Bluetooth Shipments Exceed 1M per Week
An anonymous reader writes "Just when you think that Bluetooth is dead... The Bluetooth SIG releases a press story that quotes some pretty impressive figures - over 1M Bluetooth enabled devices have been shipped within a week. Bluetooth wireless technology has been quietly making progress over the past year and can now be found in an impressive array of consumer products, from mobile phones and headsets to PDAs, PCs, MP3 players and even automobiles. The technology has reached critical mass, with several books on how to write your own applications with the technology, including Java for those of you who want to create your own Bluetooth apps for your SonyEricsson P900"

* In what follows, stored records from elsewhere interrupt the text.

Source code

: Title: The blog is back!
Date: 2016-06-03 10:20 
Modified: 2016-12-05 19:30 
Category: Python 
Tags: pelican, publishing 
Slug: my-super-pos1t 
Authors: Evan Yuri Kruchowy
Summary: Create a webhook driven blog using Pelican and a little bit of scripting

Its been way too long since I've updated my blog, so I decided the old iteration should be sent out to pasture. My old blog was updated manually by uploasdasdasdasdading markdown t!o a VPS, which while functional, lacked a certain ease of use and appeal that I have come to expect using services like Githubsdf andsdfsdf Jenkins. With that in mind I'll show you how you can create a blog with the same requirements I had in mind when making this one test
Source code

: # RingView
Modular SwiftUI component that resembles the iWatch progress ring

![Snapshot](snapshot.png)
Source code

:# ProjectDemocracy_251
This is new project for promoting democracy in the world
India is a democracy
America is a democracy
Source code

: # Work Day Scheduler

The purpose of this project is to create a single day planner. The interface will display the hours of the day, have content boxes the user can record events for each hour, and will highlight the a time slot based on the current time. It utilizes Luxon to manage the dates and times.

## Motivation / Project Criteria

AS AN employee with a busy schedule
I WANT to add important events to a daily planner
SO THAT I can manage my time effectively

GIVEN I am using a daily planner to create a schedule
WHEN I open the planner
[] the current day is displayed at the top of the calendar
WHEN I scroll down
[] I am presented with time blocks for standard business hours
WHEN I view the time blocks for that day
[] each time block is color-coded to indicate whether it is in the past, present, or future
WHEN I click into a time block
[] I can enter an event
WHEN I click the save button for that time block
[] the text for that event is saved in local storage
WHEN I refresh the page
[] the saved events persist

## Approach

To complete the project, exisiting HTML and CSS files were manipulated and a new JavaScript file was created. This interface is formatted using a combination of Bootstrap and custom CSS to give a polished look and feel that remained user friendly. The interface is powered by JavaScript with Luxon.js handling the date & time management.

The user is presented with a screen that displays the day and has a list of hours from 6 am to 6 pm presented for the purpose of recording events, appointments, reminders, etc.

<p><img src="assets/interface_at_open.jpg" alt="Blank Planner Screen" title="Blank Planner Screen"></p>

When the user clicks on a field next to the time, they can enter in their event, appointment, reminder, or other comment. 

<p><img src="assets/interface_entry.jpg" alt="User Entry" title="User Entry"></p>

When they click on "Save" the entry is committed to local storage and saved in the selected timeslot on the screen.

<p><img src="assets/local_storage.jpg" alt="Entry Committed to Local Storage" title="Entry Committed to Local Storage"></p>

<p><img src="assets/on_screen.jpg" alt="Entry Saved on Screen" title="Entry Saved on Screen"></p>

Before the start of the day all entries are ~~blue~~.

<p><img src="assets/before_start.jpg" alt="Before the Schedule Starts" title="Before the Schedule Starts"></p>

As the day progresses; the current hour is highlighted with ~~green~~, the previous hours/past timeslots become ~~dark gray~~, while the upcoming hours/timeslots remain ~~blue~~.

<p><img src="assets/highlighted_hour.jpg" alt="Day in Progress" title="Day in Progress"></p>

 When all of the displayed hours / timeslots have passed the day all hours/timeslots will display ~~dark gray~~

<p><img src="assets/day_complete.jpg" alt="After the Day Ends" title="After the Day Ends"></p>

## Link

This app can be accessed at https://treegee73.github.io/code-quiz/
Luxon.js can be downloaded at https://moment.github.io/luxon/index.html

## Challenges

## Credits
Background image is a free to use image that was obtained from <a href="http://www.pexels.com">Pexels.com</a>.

> Working on Pocket PC/Windows Mobile/whatever is kinda expected
:).
I am working on a implementation for a major PocketPC manufacturer. It will come, trust me.
> A reasonably inexpensive phone with BT
My wife and I just got not one, but two Ericsson T616 (with BT) for FREE. Look around the offers are out there.
> Weren't these chips supposed to cost like $5?
Yes, and they are starting to! If you go to csr.com right now you (end user) can buy a CSR bluecore module for $14 a piece (that's for 5). Put in a discount for large orders and you're probably pretty darn close to $5...
> Why am I nearly doubling the cost of a US$200 phone to get it?
You are not. No idea where you get that number from...
> I'd be happy with a phone that did nothing but dial in and out, with BT (interfacing with a headset, pda dialer, etc would be nice - eg to the point where I don't even need an onboard address book - if I do have one, I want to be able to sync it with the PIM of my choice, like outlook).
You can do ALL of these RIGHT NOW with a HP iPaq and a Bluetooth enabled phone (like the T616, T68i, Nokia 3650+++).
So before you declare Bluetooth RIP, some research would have been nice
Bluetooth can be really fun. Ask my wife. She's beaming Ringtones like crazy, synching her address book with outlook and surfing the net on her notebook.
Cheers,
Andre
- External CD Player
- PC
- DVD
- VCR
- Turntables
- (radio built into the amp)
The result? A clutter of tables and periodic fiddling behind the back of my stereo to change cables (not enough inputs).It would be nice if all of the sound devices could connect to the amp, and the amp would give me a little LCD menu of the devices. And when someone brings over their latest sound toy, the amp would pick it up and add it to the menu. No cables, no hassles.
content management for designers
Ahh yes, the favourite logical falacy around here. I'll repeat again: Correlation does NOT imply causation. This applies to everything.
Now while Apple's adoption helps Bluetooth, I would say it is far less influential than the PDAs and cells getting it, since they seem to be the most popular use for it.
It would be like saying Apple is driving gigabit ethernet. I mean, they stuck it in their towers and now its getting popular so it MUST be Aple's doing right? Wrong. Back when Apple introduced GigE in their towers many of the Mac people I know were all excited and babbled on about using it at home and at work. That dried up real quick when they found out that a 4 port switch would run them $1000 for a crappy brand. They stayed at 100mbit, and many still are there.
However all that while our university was busily buying gig stuff to upgrade the network, as were many others. It allowed moving the core and other highspeed links from ATM back to ethernet. This paved the way for layer-3 switching on the whole campus. Now all switch level links are being upgraded.
Well, funny thing, all this buying of expensive gig technology (as well as other places such as servers) drove the cost down. Now instead of being $300 for a gig ccard and $1000 for a small switch at consumer prices it's $25 for a cheapie gig card and $130 for an 8 port switch. So now we are seeing more intrest in the consumer market. The gig chips are cheap enough that most SI's are now using them (since there isn't a significant cost savings over 10/100) and the switches are cheap enough that they are a viable option if you want the speed. Given a bit more time, it'll be to the point where it's the same price more or less.
Well, it WASN'T Apple that drove it to that point. Had Apple integrated gig and large networks uttely ignored it, it would be a dead or dying technology. They simply aren't a big enough market to drive a technology like that.
Same for Firewire. Firewire was NOT a success because it was an Apple product, it was a success because it is an excellent high speed bus that the audio and video industry jumped on. The fact that it's in Macs didn't make it successful (though it was a fact) the fact that it's in Sony cameras and MOTU audio interfaces and so on did.
Apple DOES influence technology, of course, just as most large tech firms do. They are not the be-all, end-all, however, or the massive trend setter that the fanboys seem to think. When they adopt a technology it helps it, as any company adopting a technology helps it, but it does NOT make or break it.